Summer has begun, and many university students are looking to secure an internship to prepare them for better things to come. Depending on the internship we have all heard great stories as well as horror stories about internships. Many of the horror stories are due to the intern not feeling a part of the company. One must ask oneself:

If I am in charge of the interns, how can I make them invaluable to the company during the course of their internship?

Imagine yourself as an HR/People Ops Director. You have been presented with two interns and need to assign them to a department in the company. You want to ensure that these interns do not simply perform functions but go above and beyond to escalate the company and its vision.

Intern A

The liberal arts major who may at first seem the odd-one-out in your company. Got their degree in English and is a creative type. But how does that help if the company is not a publishing house? Surely, your firm is looking to market itself. That is where Intern A comes in. Content is a fashionable word nowadays and it is perhaps too simple a word to describe a wide-range of media that is being used by businesses for two purposes:

  • To market the company of course! But more importantly:
  • To engage with the community.

What did the English degree do for our intern? It taught him/her to communicate and to understand different perspectives. This is the perfect mindset for not only creating content but marketing it as well. Does your company have a blog or a newsletter? If not, perhaps it should!

Intern A would be given or would identify your target demographic and create and oversee content for the individuals belonging to this demographic. The content would do more than market your company; the content would create a genuine human connection between your company and the demographic. Just as fans of a celebrity can engage with the celebrity via social media, the demographic for which your company is intended must be given an opportunity to engage with the company — the cold, distance that may have existed in the past belongs just there: the past!

That is how you play to Intern A’s strengths!

Intern B

Now, Intern B is a different story. This prospective intern is a student still discovering his or her passion. Intern B has submitted his/her LinkedIn URL and résumé as a side — but has not specified the particular department that they wish to intern in. So of course, you toss this candidate aside, right?

Of course not! If their qualifications are outstanding, why throw them out just because they have not found their path as yet?

Not much work experience, but Intern B served as Director of Recruitment for a student organization; Intern B also participated in a semester-long leadership program where he/she participated in activities to develop leadership and team-building skills; Intern B is majoring in Business but has not specified a particular area (Marketing, Finance, International Business etc.)

From your interaction with Intern B you see that he/she is a people person. Intern B presented himself/herself with exuberance. At the interview, Intern B also talks about his/her volunteering experience where he/she was given the opportunity to mentor and prepare high school students entering university.

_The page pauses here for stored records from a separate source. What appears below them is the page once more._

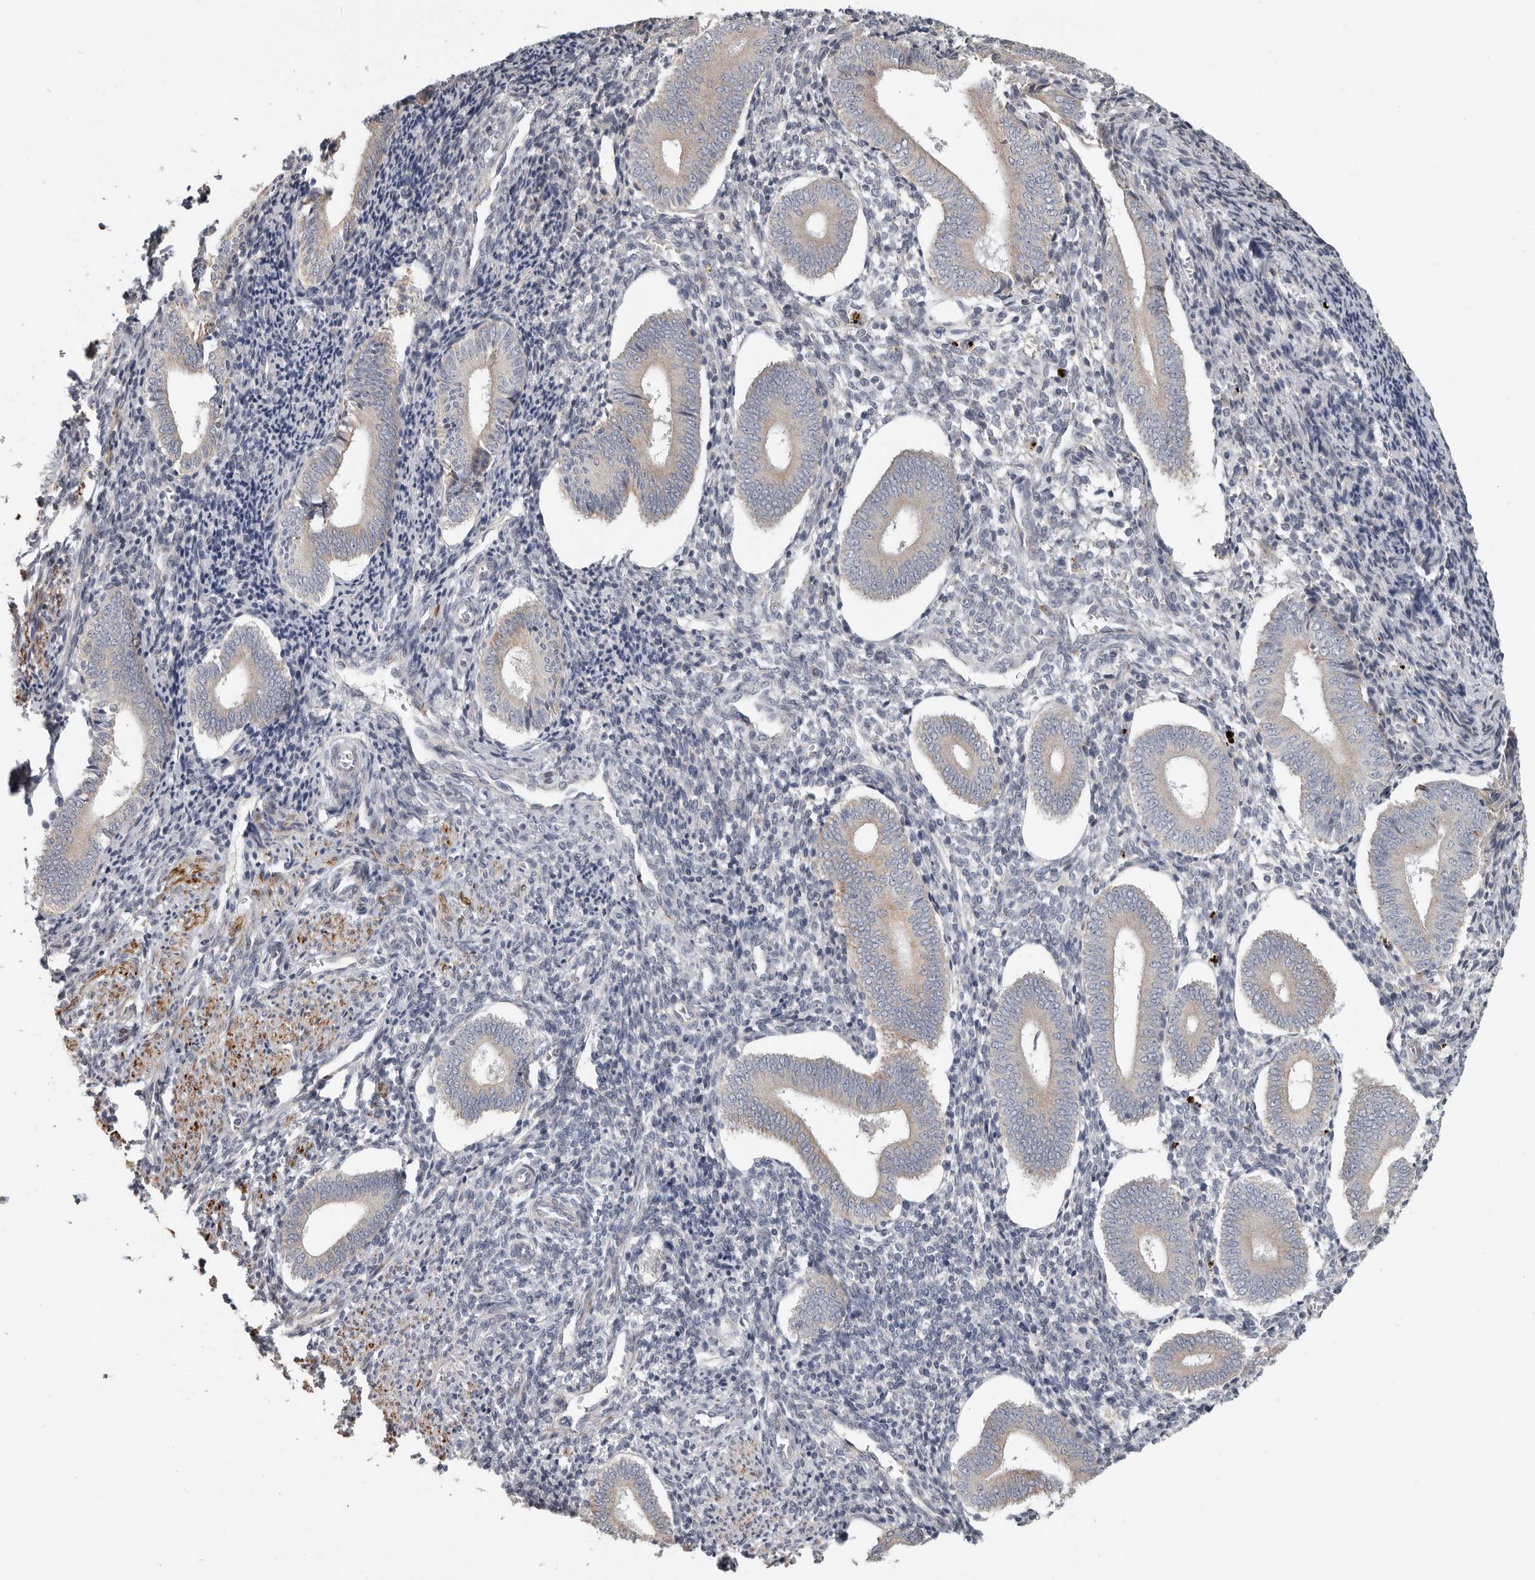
{"staining": {"intensity": "negative", "quantity": "none", "location": "none"}, "tissue": "endometrium", "cell_type": "Cells in endometrial stroma", "image_type": "normal", "snomed": [{"axis": "morphology", "description": "Normal tissue, NOS"}, {"axis": "topography", "description": "Uterus"}, {"axis": "topography", "description": "Endometrium"}], "caption": "Immunohistochemistry (IHC) photomicrograph of normal human endometrium stained for a protein (brown), which shows no staining in cells in endometrial stroma.", "gene": "UNK", "patient": {"sex": "female", "age": 33}}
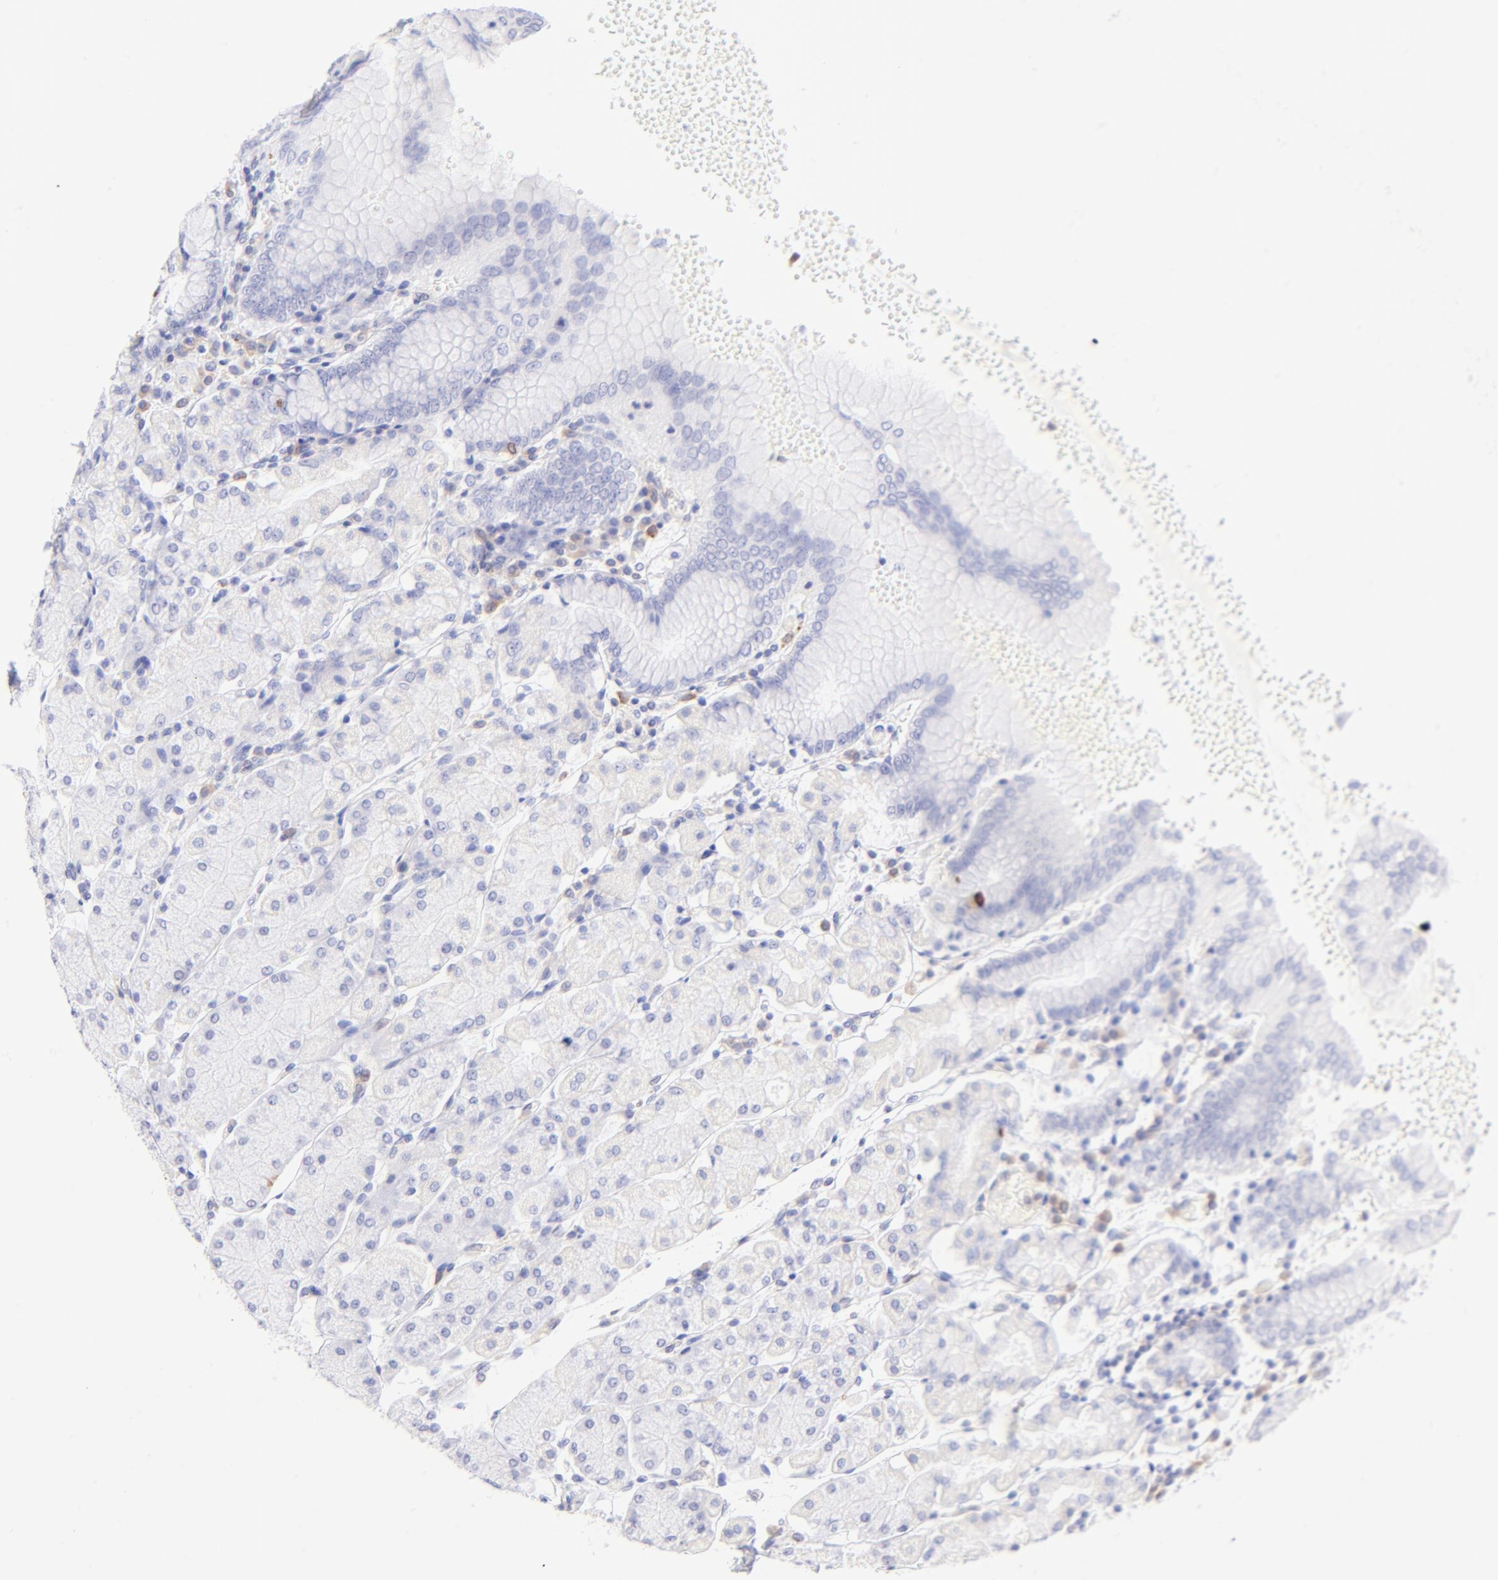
{"staining": {"intensity": "negative", "quantity": "none", "location": "none"}, "tissue": "stomach", "cell_type": "Glandular cells", "image_type": "normal", "snomed": [{"axis": "morphology", "description": "Normal tissue, NOS"}, {"axis": "topography", "description": "Stomach, upper"}, {"axis": "topography", "description": "Stomach"}], "caption": "The histopathology image reveals no staining of glandular cells in benign stomach. The staining is performed using DAB brown chromogen with nuclei counter-stained in using hematoxylin.", "gene": "IRAG2", "patient": {"sex": "male", "age": 76}}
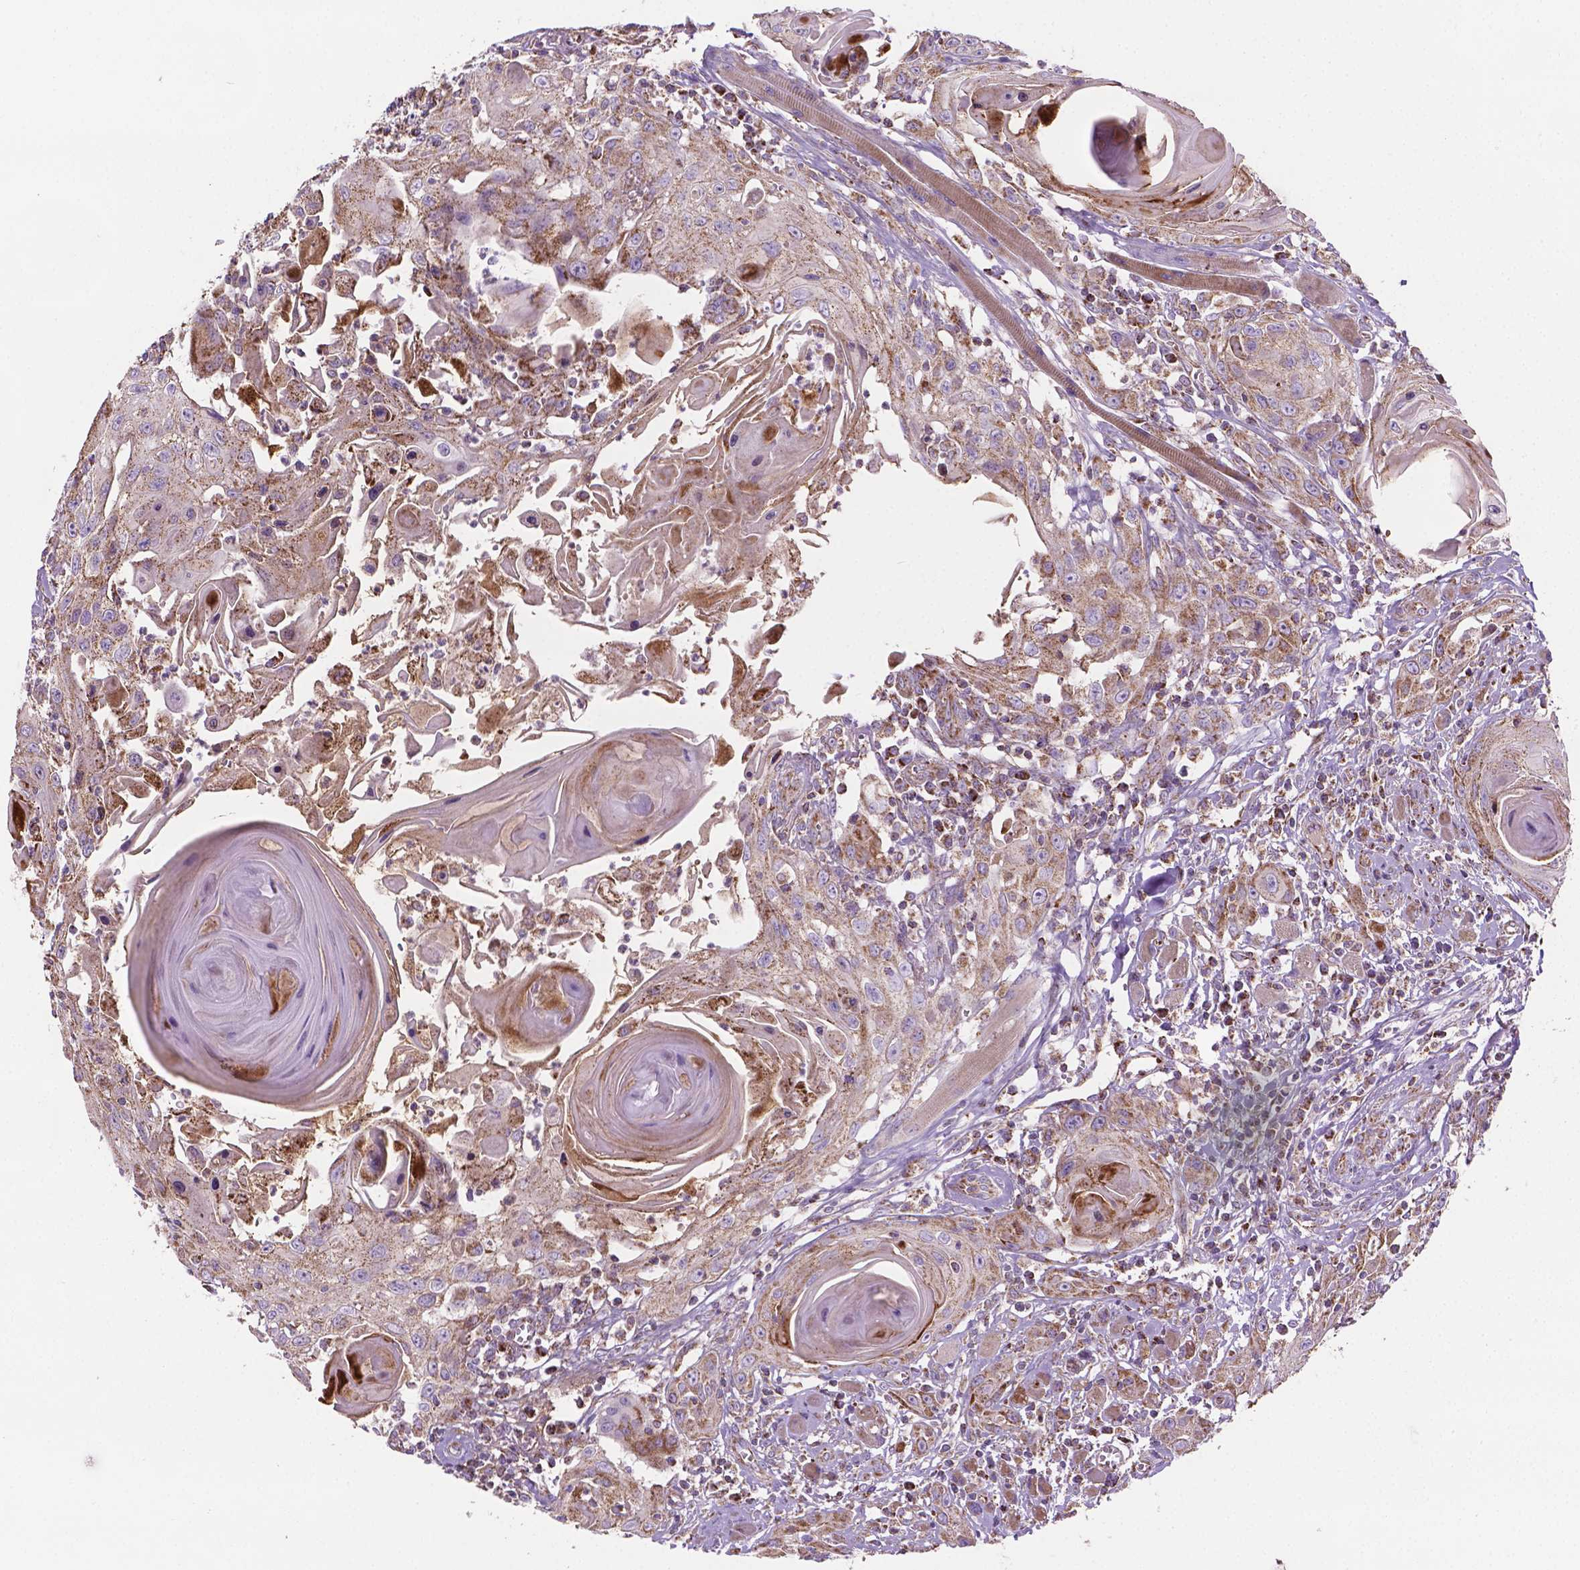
{"staining": {"intensity": "moderate", "quantity": ">75%", "location": "cytoplasmic/membranous"}, "tissue": "head and neck cancer", "cell_type": "Tumor cells", "image_type": "cancer", "snomed": [{"axis": "morphology", "description": "Squamous cell carcinoma, NOS"}, {"axis": "topography", "description": "Head-Neck"}], "caption": "A high-resolution histopathology image shows immunohistochemistry (IHC) staining of squamous cell carcinoma (head and neck), which reveals moderate cytoplasmic/membranous staining in about >75% of tumor cells. The staining is performed using DAB (3,3'-diaminobenzidine) brown chromogen to label protein expression. The nuclei are counter-stained blue using hematoxylin.", "gene": "PIBF1", "patient": {"sex": "female", "age": 80}}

Sounds familiar? That’s because you as an HR/People Ops director has the same skills and experience as Intern B. You are looking at someone who can intern under you and learn about HR/People Ops. Intern B is passionate about following in your footsteps — he/she just does not know it and you have to take Intern B under your wings and serve as a mentor.

Whether or not your interns pursue full-time employment post their internship, the duration of the internship (no matter how long or short) is an essential aspect of their growth.

Take it upon yourself to mentor and help this budding intern so that they can transition into a leadership position with ease once they graduate and land their first job.